Chapter 10 (END)

1.3K 93 9
                                    

Kelopak mata Lee Jeno membuka perlahan setelah sentuhan lembut jemari yang terasa asing tapi menenangkan mendarat di pipinya. Dia berusaha mendekat ke arah sentuhan untuk mendapatkan lebih, tetapi matanya membelalak terbuka ketika wajah Na Jaemin berada di hadapannya. Dan jemari itu, tentu saja milik pemuda yang selama ini berusaha ia hindari.

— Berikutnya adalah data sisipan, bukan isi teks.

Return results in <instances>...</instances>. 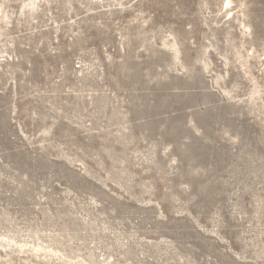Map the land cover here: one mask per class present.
Returning <instances> with one entry per match:
<instances>
[{
	"label": "rangeland",
	"instance_id": "rangeland-1",
	"mask_svg": "<svg viewBox=\"0 0 264 264\" xmlns=\"http://www.w3.org/2000/svg\"><path fill=\"white\" fill-rule=\"evenodd\" d=\"M0 264H264V0H0Z\"/></svg>",
	"mask_w": 264,
	"mask_h": 264
}]
</instances>
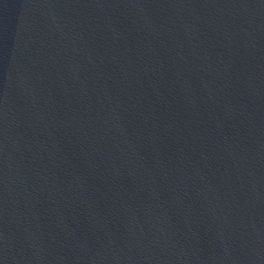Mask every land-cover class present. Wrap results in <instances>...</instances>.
<instances>
[{"label":"water","instance_id":"water-1","mask_svg":"<svg viewBox=\"0 0 264 264\" xmlns=\"http://www.w3.org/2000/svg\"><path fill=\"white\" fill-rule=\"evenodd\" d=\"M0 264H264V0H0Z\"/></svg>","mask_w":264,"mask_h":264}]
</instances>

Seulas senyum manis menghiasi wajah Na Jaemin. Wajahnya masih sama seperti yang diingatnya terakhir kali. Pipi chubby yang seolah berteriak minta dicubit, mata bulat yang dulu terlihat kosong tanpa ekspresi kini memancarkan cahaya membuat Jeno bisa membaca gurat kerinduan di sana, dan juga bibir yang hanya dapat diimpikannya selama ini. Seberapa banyak pun ia menghindar, Lee Jeno tidak bisa berbohong kalau ia sangat merindukan sosok Na Jaemin.

"Akhirnya kau sudah sadar," suara merdu yang selalu terngiang di ingatannya medesak air di pelupuk matanya untuk menetes,"Yah, waegurae? Kenapa kau menangis?" Jaemin mendadak panik melihat Jeno yang tiba-tiba saja menangis. Kedua ibu jarinya bergerak untuk menghapus air mata yang justru tak kunjung berhenti itu.

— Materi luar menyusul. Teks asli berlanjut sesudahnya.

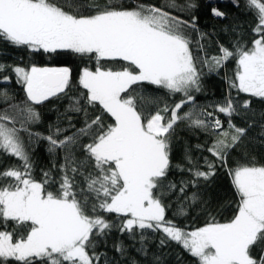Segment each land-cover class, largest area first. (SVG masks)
I'll use <instances>...</instances> for the list:
<instances>
[{"label": "snow or ice", "instance_id": "1", "mask_svg": "<svg viewBox=\"0 0 264 264\" xmlns=\"http://www.w3.org/2000/svg\"><path fill=\"white\" fill-rule=\"evenodd\" d=\"M233 3L239 7V0ZM245 5L256 16L253 32L258 38L251 47L239 40L232 49L219 44V54L209 57L193 55V41L187 32H199L196 17L185 20L173 14L195 9L193 0L183 4L165 0L159 7L137 3L132 8L123 7L121 0H66L64 5L54 0H0V39L34 52H63L96 60L94 71L84 67L79 76L86 95L70 97L61 114L68 126L61 127L58 117L56 125H49L47 135L31 131L30 125L41 122L37 106L68 95L70 67L13 66L25 99L10 103L15 97L0 90V102L8 105L0 110V151L20 161L19 166L0 171V182L8 181L0 183V222L15 225L12 231L0 230V264H115L107 253L96 251L114 228L133 238L134 229H139L141 245L145 230L161 232V246L167 240L176 242L199 264H264V165L253 158L227 167L230 153L241 146L247 132L231 120L242 114L233 104L231 89L264 99V0H245ZM211 12L218 18L226 15L216 7ZM205 38L206 34L199 32L198 51H203L201 41ZM230 59H235L236 69L234 78L228 79L229 94L224 102L215 104L213 111L198 108L192 92L202 90V66L208 74L218 73ZM101 60L123 61L127 66L104 68ZM6 67L0 64V72ZM145 82L181 94L182 99L171 108L165 104L154 113L146 112V105L158 101L136 94ZM189 103L192 108L181 113ZM97 105L101 114L112 119L111 124L106 125L101 115L88 119L87 107ZM250 105L251 101L245 100L241 107L250 111ZM68 111L83 114L82 127L75 128L66 116ZM216 112L229 118L227 128ZM178 122L211 133L214 139L207 151L215 157V161L204 158L207 171H202L186 149L185 160L192 165L187 171L193 179L182 181L179 192L183 194L189 184L196 186L198 180L209 181L217 164L225 167L239 197L231 220L219 222L211 217L203 227L186 231L166 219L165 189H177L167 176ZM72 128L75 131L64 135ZM21 132L27 133L28 147ZM85 137L90 142L82 143ZM40 140L47 142L51 156L55 157L57 150L63 153L58 181L52 170L42 172V181L32 175L28 148ZM80 150L83 158H77ZM52 186L56 191L49 190ZM188 199L195 203L199 196L194 192ZM107 214H116L120 222L105 219ZM179 214H185L183 206ZM19 228L24 231H17ZM113 247L125 255L122 243ZM138 251L147 254L144 247Z\"/></svg>", "mask_w": 264, "mask_h": 264}, {"label": "trees", "instance_id": "2", "mask_svg": "<svg viewBox=\"0 0 264 264\" xmlns=\"http://www.w3.org/2000/svg\"><path fill=\"white\" fill-rule=\"evenodd\" d=\"M59 5H64L66 0H54ZM79 2V0H75ZM104 3L105 0H99ZM178 3L183 4L185 0H177ZM197 7L190 12H173L174 15L181 16L183 19L188 20L190 17H196V24L199 32L206 34V38L201 41L204 45L203 51L197 50L196 41L199 39V32L189 30L187 34L193 41L191 47L194 56H212L219 54V44H223L229 49L233 48L235 41L239 40L241 43L246 44L248 47L252 46V41L258 38L253 32L256 26V16L253 12L249 11L245 5V0H239V7H237L233 0H193ZM123 7L132 8L137 3L151 4L155 6H162L165 0H121ZM216 7L220 11L226 13L225 17L218 18L212 15L211 8ZM169 10V9H166ZM0 64L7 67L3 72H0V78L7 76L9 80L5 81L0 79V90L6 89L10 95L15 97L12 102H19L25 99L23 85L17 82L15 73L12 71L13 66H21L28 68L31 65L38 67H62L67 66L72 69L71 75V88L68 95L57 99H52L42 105L37 106V110L41 113V122L39 124L30 125L33 132H41L45 135L49 133V125H56L57 118L60 117L59 124L61 127L68 126V120L65 113L70 102V97H79L85 90L79 85V76L84 67H89L93 71L96 68V60L94 57H82L69 53L58 52L56 54H45L41 52L30 51L26 47H17L0 39ZM100 64L104 68H111L113 70H120L122 67L127 66L123 61H106L101 60ZM236 69L235 59H230L226 62L225 66L219 70L218 73L213 72L208 74L207 67L202 66L205 73L202 78V90L200 92H192L195 96V105L198 108L213 111L214 105L223 103L225 97L229 94L228 79L234 78ZM134 88L136 86H133ZM136 94L143 95L144 97H151L158 101L157 105H146L144 110L146 112L154 113L157 107L162 108L165 104L171 108L182 99L181 94H170L166 89L158 88L143 83L136 89ZM231 97L233 104L237 108L238 113L241 115H233L232 122L238 126L247 129L246 135L242 138L240 147L232 150L228 157V168H234L237 164H244L251 161L253 158L258 165H264V99L252 97L250 94L238 92L237 89H231ZM245 100H250V111H246L241 107ZM81 105L84 101L81 100ZM8 105L0 102V110ZM192 108L189 103L181 109V113L188 111ZM89 113L88 119H93L96 115H101L102 121L107 125L113 121L107 114H101V109L97 105L95 108L92 106L87 107ZM215 115L219 116L223 126L227 128L228 117L224 114L216 112ZM66 116L71 117L72 123L75 128H80L84 123V116L82 113H74L68 111ZM249 125H251L249 127ZM19 127V123L16 125ZM75 128L69 129L64 135H69L75 131ZM21 136L25 140V146L28 147L27 133L21 132ZM62 138V137H61ZM213 135L206 133L202 130H194L186 126V122H178L176 131L173 136L172 152H171V165L167 180L176 184L175 191L168 192L165 189L166 195L163 196L162 202L167 205L166 219L173 221L176 225L186 231H192L199 227H203L210 222L211 217L219 222H226L231 220L237 211L239 197L231 183V177L225 167L217 164L215 169V176L209 181L203 179L197 181L196 186L189 184L186 191L181 194L179 187L181 182L190 181L193 179L191 173L187 171L192 167L185 160L186 149L190 152L195 166L199 167L202 171H207L204 164V158L209 161H215L208 151V146L213 142ZM90 142L87 137L82 140V143ZM196 145H202V148H197ZM48 144L44 140H40L35 147H29L31 160L34 165L32 175L35 180L42 181L44 179L42 172L52 170V176L57 181L60 177L58 171L59 164L62 163L63 153L57 150L55 157L51 156L47 151ZM77 158H83V151L76 152ZM56 168H53V165ZM20 161L10 155L4 154L0 151V171L19 166ZM179 165L180 168L175 167ZM181 168L184 170L182 171ZM91 170V169H88ZM80 182L81 187L84 186L81 177H76ZM3 181L0 183H6ZM51 191H56V186L49 188ZM197 193L199 199L192 203L189 197L193 193ZM183 206L184 215L179 214V209ZM105 219L119 223L116 214H107ZM120 219H123L121 217ZM15 225L9 222L7 226L0 222V230L12 231ZM23 232V228L17 229ZM146 237L144 244L140 243V230L134 229V238L127 232L121 233L118 228H114L108 235L105 242L99 243L96 251L107 253V256L115 261V264H131L135 260L137 264H199L198 259L188 253L180 244L167 240L161 246L160 240L162 238L161 232H153L152 230H145ZM122 243L126 249L124 256L116 252L113 247L114 244ZM141 247L146 248L147 254L138 251Z\"/></svg>", "mask_w": 264, "mask_h": 264}]
</instances>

"Mian...hae," hanya kata maaf yang bisa terucap dari bibirnya yang serasa kering. Tangannya yang masih terasa lemah itu mencoba menggenggam pergelangan tangan Jaemin, menghentikan kegiatan pemuda berambut biru mengusap air matanya. Bibirnya tak berhenti-hentinya mengucapkan maaf membuat Jaemin menatapnya tajam.

"Geumanhae!" Jaemin menarik tangannya untuk menutup telinganya sambil menggelengkan kepalanya kuat. Dia tidak ingin mendengar Jeno menyalahkan dirinya sendiri berulang kali apalagi meminta maaf padanya. Pria itu sudah cukup malang, jadi untuk apa Jaemin menambah bebannya. Jeno yang terkejut tanpa sadar menghentikan kata maaf yang sedari tadi meluncur dari bibirnya.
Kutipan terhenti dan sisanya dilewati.